Problem to work on
With the images excluded, set down every line of the listing below exactly.

Given data

:::::

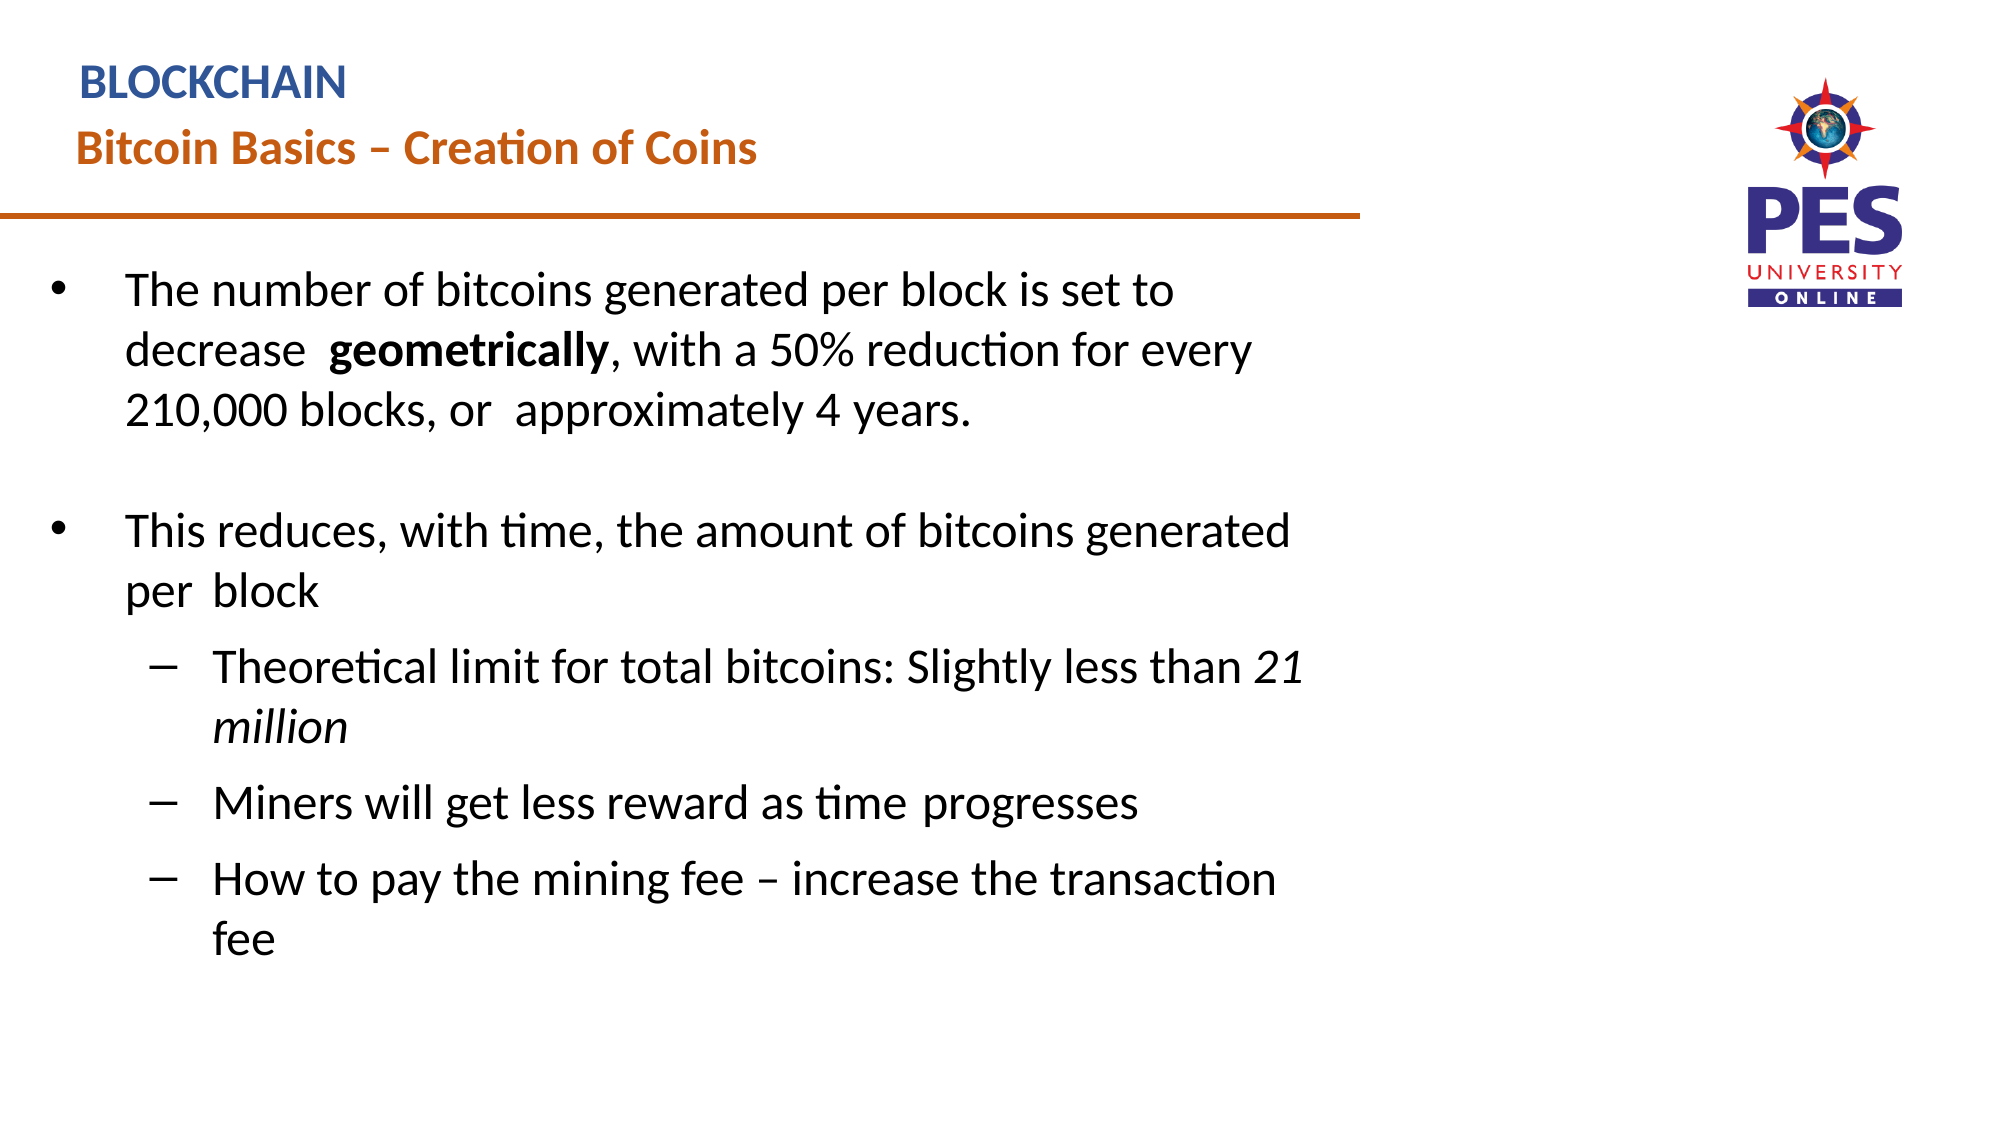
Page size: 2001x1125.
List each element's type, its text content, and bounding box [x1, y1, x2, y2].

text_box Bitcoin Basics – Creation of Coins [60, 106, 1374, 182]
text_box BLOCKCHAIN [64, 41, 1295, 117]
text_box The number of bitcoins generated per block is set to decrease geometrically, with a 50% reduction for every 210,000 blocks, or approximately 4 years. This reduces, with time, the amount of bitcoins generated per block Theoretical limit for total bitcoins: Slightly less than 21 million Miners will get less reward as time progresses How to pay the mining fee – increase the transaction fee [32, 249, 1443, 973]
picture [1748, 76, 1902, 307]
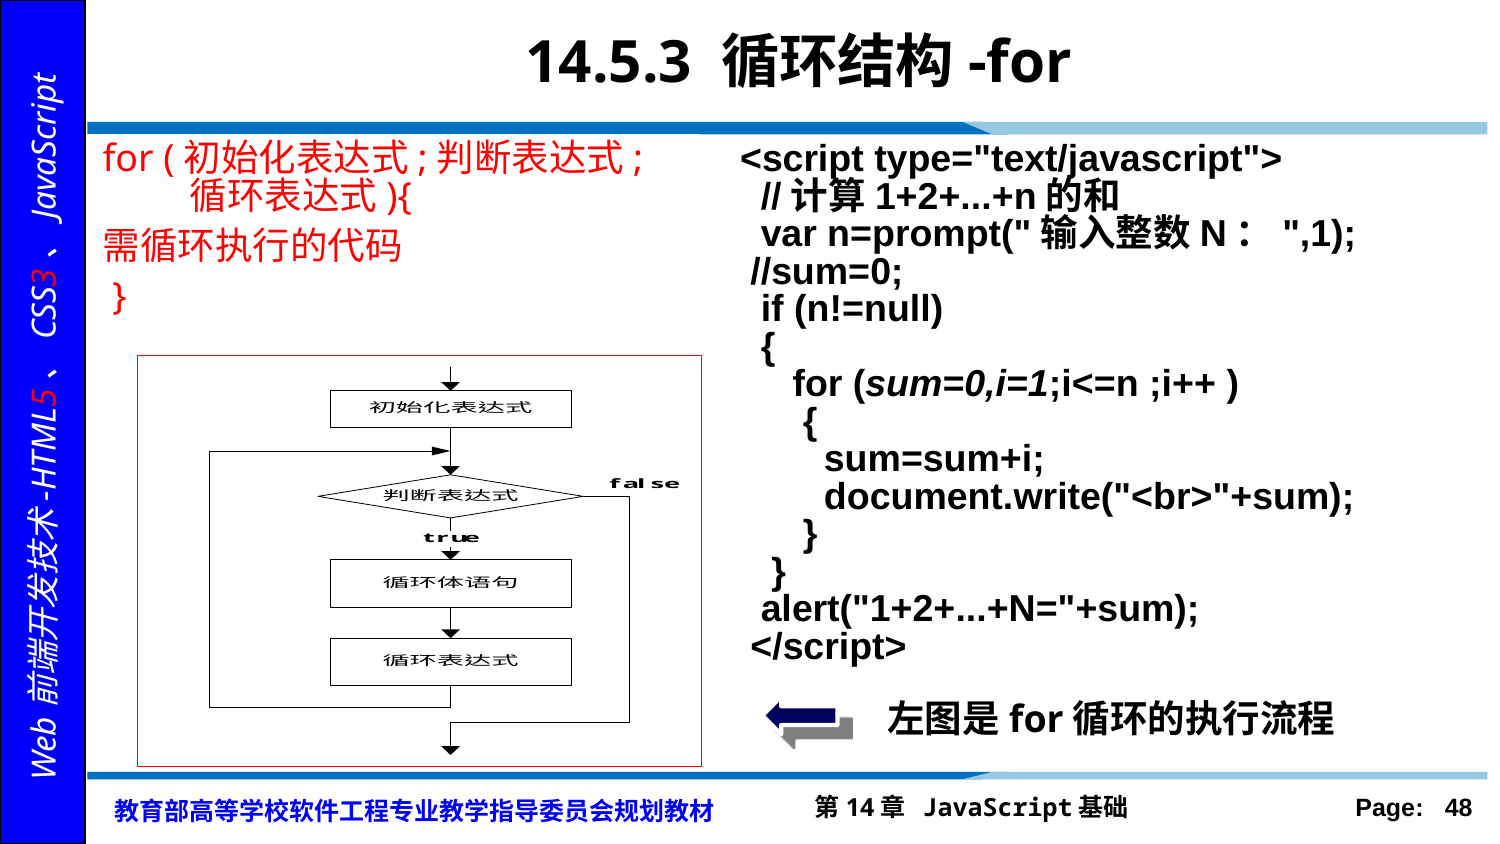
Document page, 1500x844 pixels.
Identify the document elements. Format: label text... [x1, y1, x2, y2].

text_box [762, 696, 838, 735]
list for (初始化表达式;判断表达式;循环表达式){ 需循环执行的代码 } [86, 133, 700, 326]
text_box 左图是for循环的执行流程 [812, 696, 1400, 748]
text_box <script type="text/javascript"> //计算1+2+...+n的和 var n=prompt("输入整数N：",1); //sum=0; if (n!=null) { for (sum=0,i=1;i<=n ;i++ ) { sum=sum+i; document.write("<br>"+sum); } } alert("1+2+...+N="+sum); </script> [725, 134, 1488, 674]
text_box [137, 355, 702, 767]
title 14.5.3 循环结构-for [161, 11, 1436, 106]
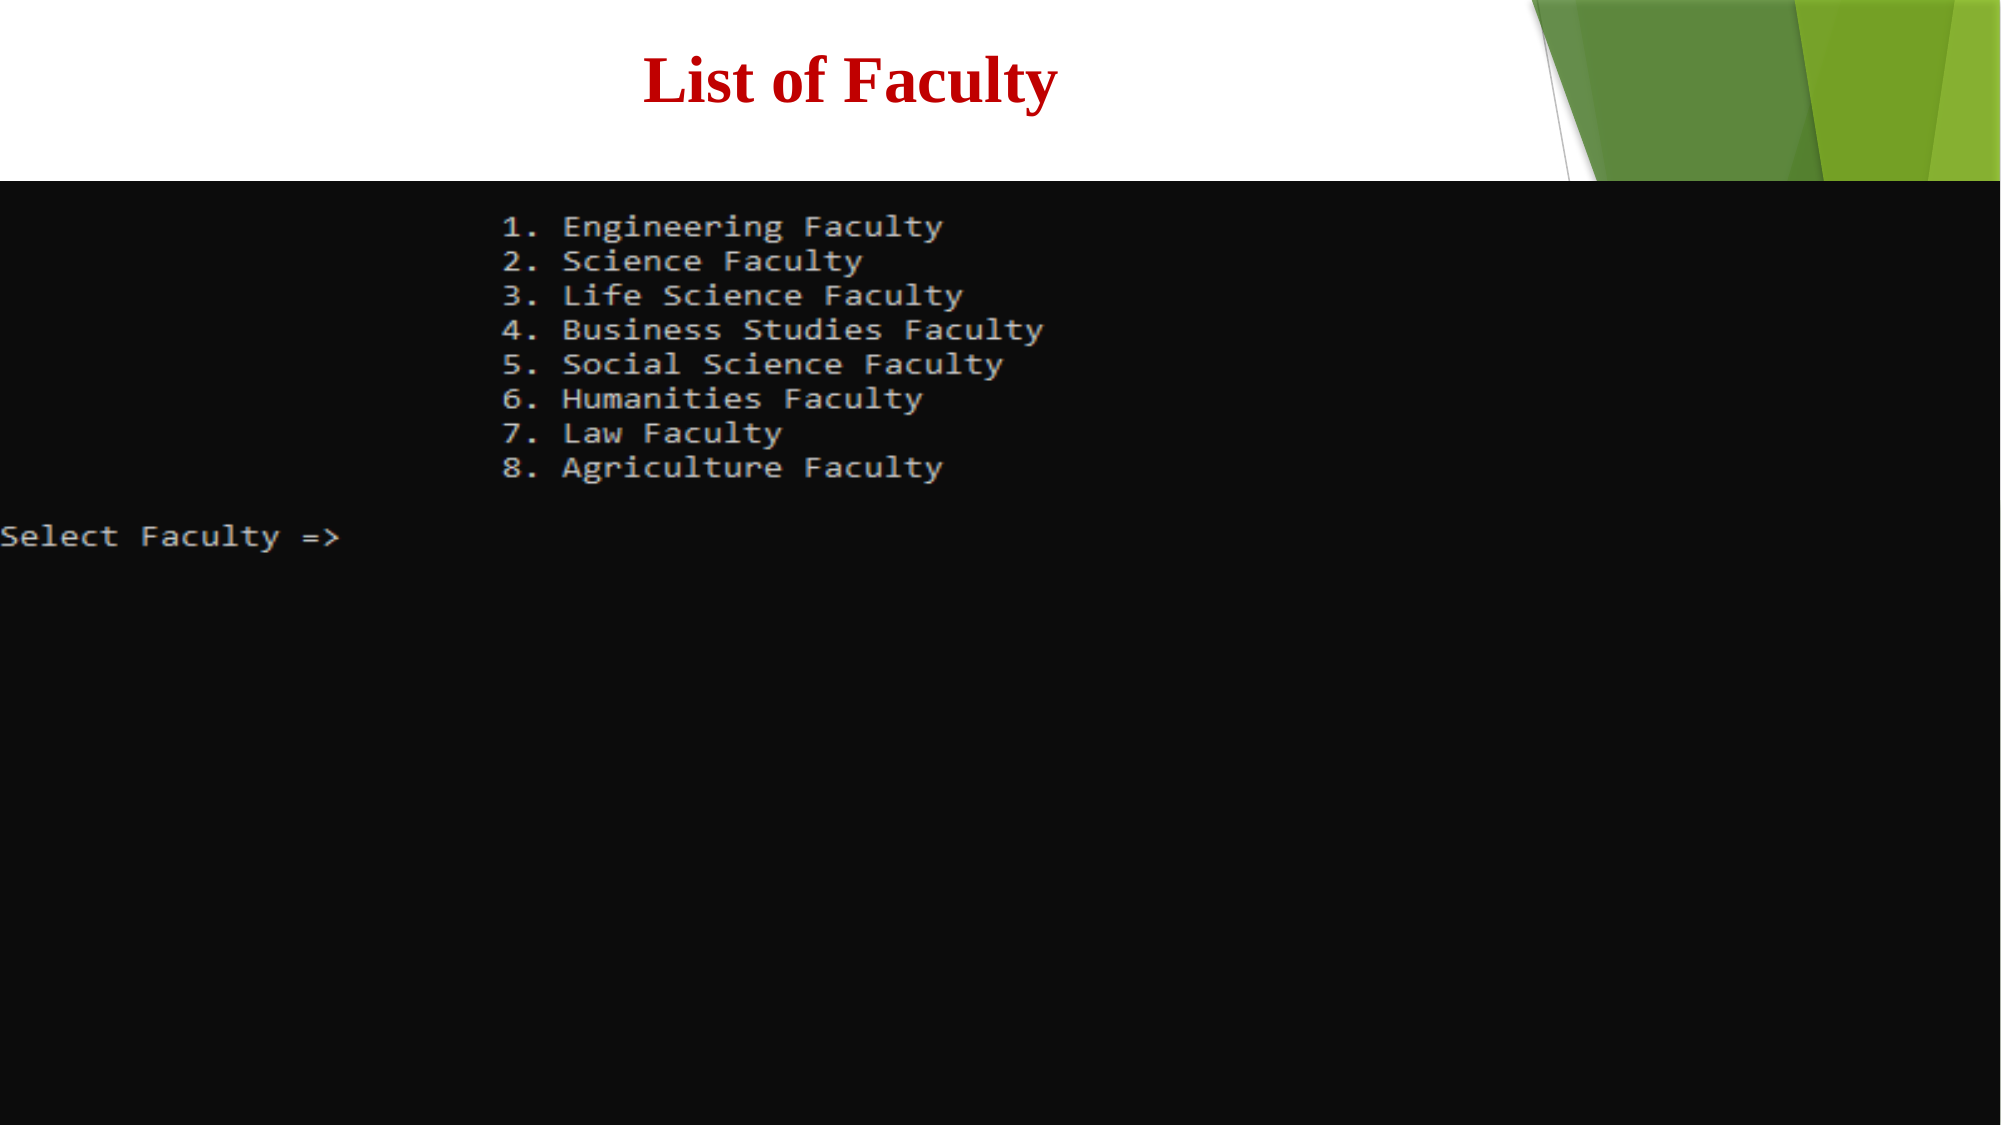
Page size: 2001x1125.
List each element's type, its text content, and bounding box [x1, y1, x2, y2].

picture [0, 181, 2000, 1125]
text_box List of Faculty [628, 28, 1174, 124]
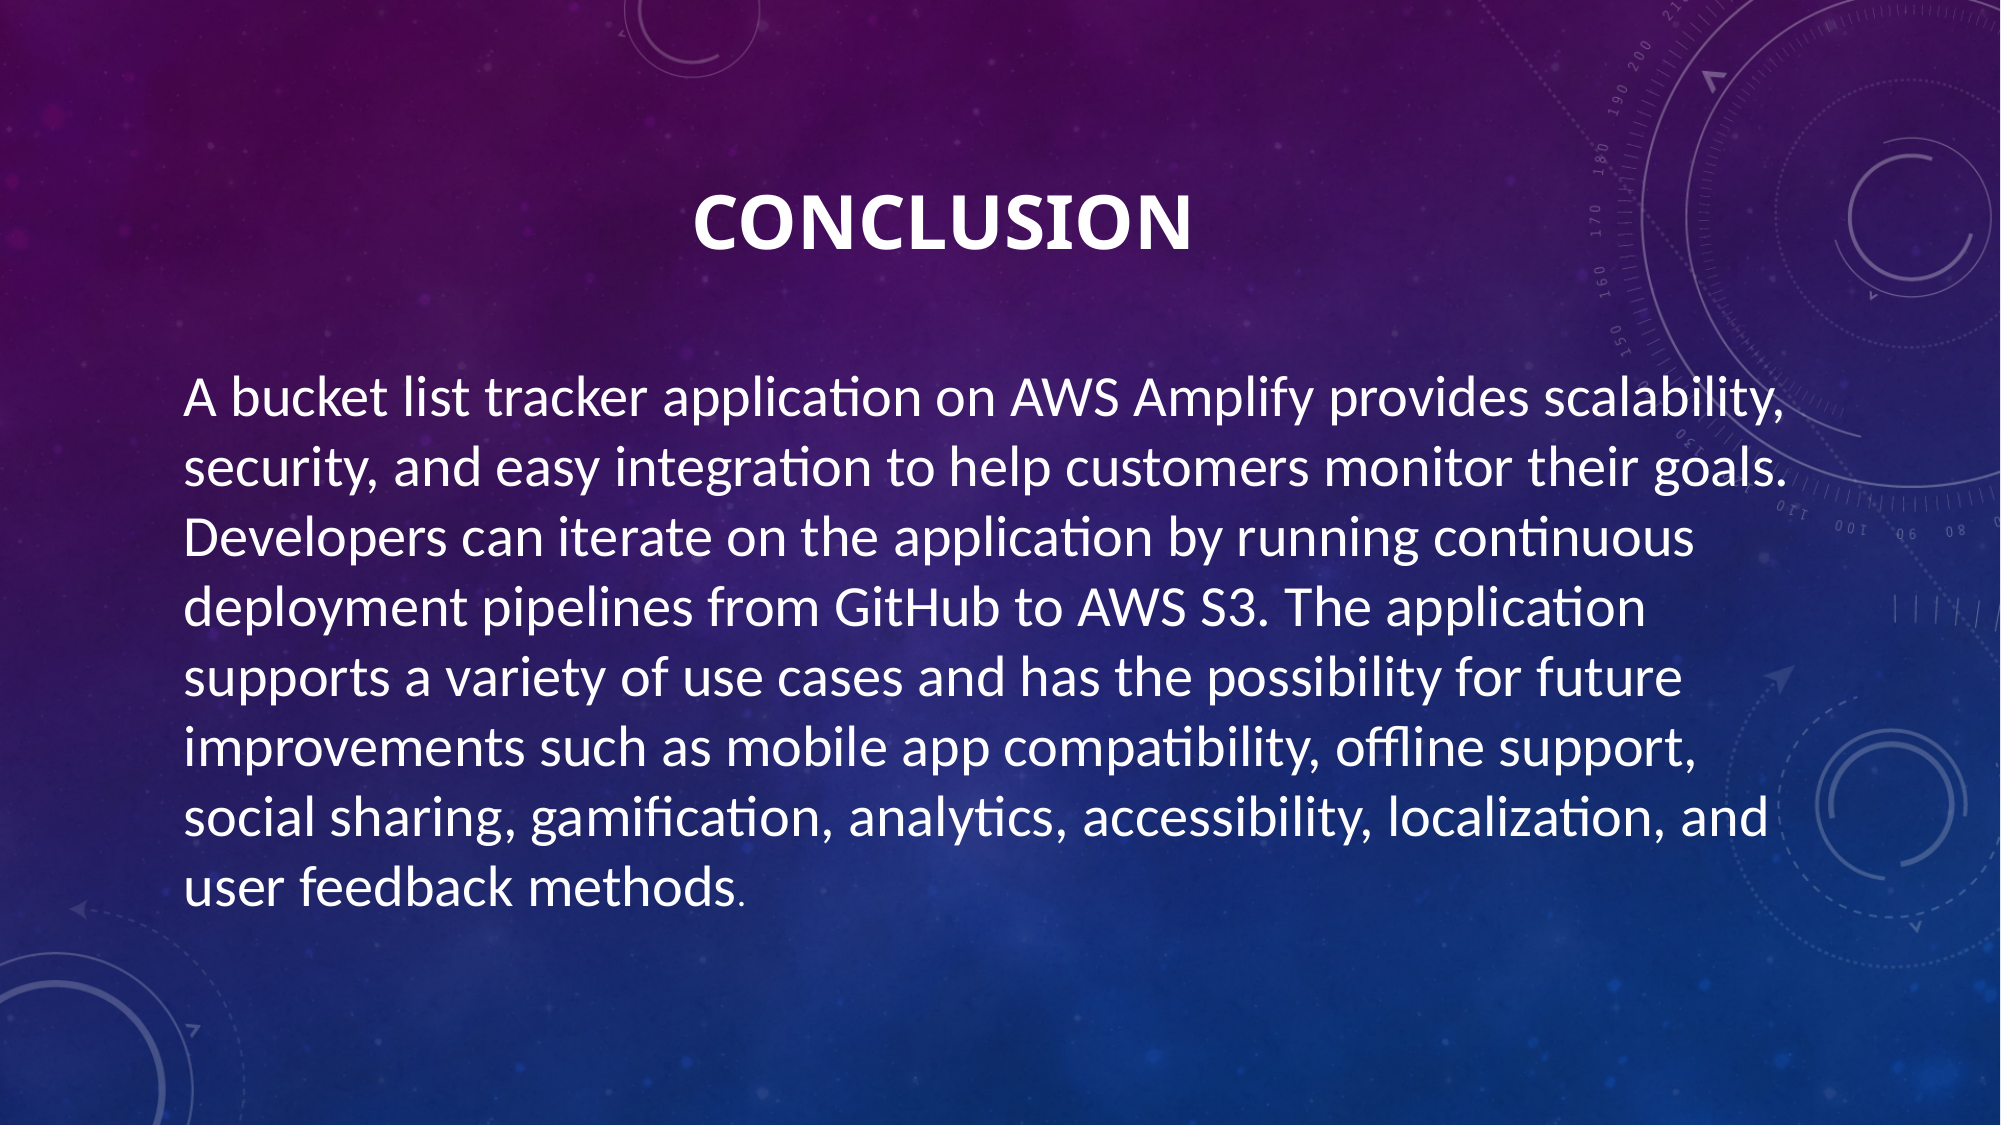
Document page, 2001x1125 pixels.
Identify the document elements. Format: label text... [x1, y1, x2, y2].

:::::

Answer box
Page size: 2001x1125.
List each element's type, its text content, and bounding box [x1, y1, x2, y2].

text_box Bitcoin Basics – Creation of Coins [60, 106, 1374, 182]
text_box BLOCKCHAIN [64, 41, 1295, 117]
text_box The number of bitcoins generated per block is set to decrease geometrically, with a 50% reduction for every 210,000 blocks, or approximately 4 years. This reduces, with time, the amount of bitcoins generated per block Theoretical limit for total bitcoins: Slightly less than 21 million Miners will get less reward as time progresses How to pay the mining fee – increase the transaction fee [32, 249, 1443, 973]
picture [1748, 76, 1902, 307]
Document page, 1500x844 pixels.
Identify the document elements. Format: label text... [x1, y1, x2, y2].

text_box [762, 696, 838, 735]
list for (初始化表达式;判断表达式;循环表达式){ 需循环执行的代码 } [86, 133, 700, 326]
text_box 左图是for循环的执行流程 [812, 696, 1400, 748]
text_box <script type="text/javascript"> //计算1+2+...+n的和 var n=prompt("输入整数N：",1); //sum=0; if (n!=null) { for (sum=0,i=1;i<=n ;i++ ) { sum=sum+i; document.write("<br>"+sum); } } alert("1+2+...+N="+sum); </script> [725, 134, 1488, 674]
text_box [137, 355, 702, 767]
title 14.5.3 循环结构-for [161, 11, 1436, 106]
Page size: 2001x1125.
List each element's type, its text content, and bounding box [x1, y1, x2, y2].

picture [0, 181, 2000, 1125]
text_box List of Faculty [628, 28, 1174, 124]
Document page, 2001x1125 pixels.
Identify the document elements. Format: label text... [x1, y1, x2, y2].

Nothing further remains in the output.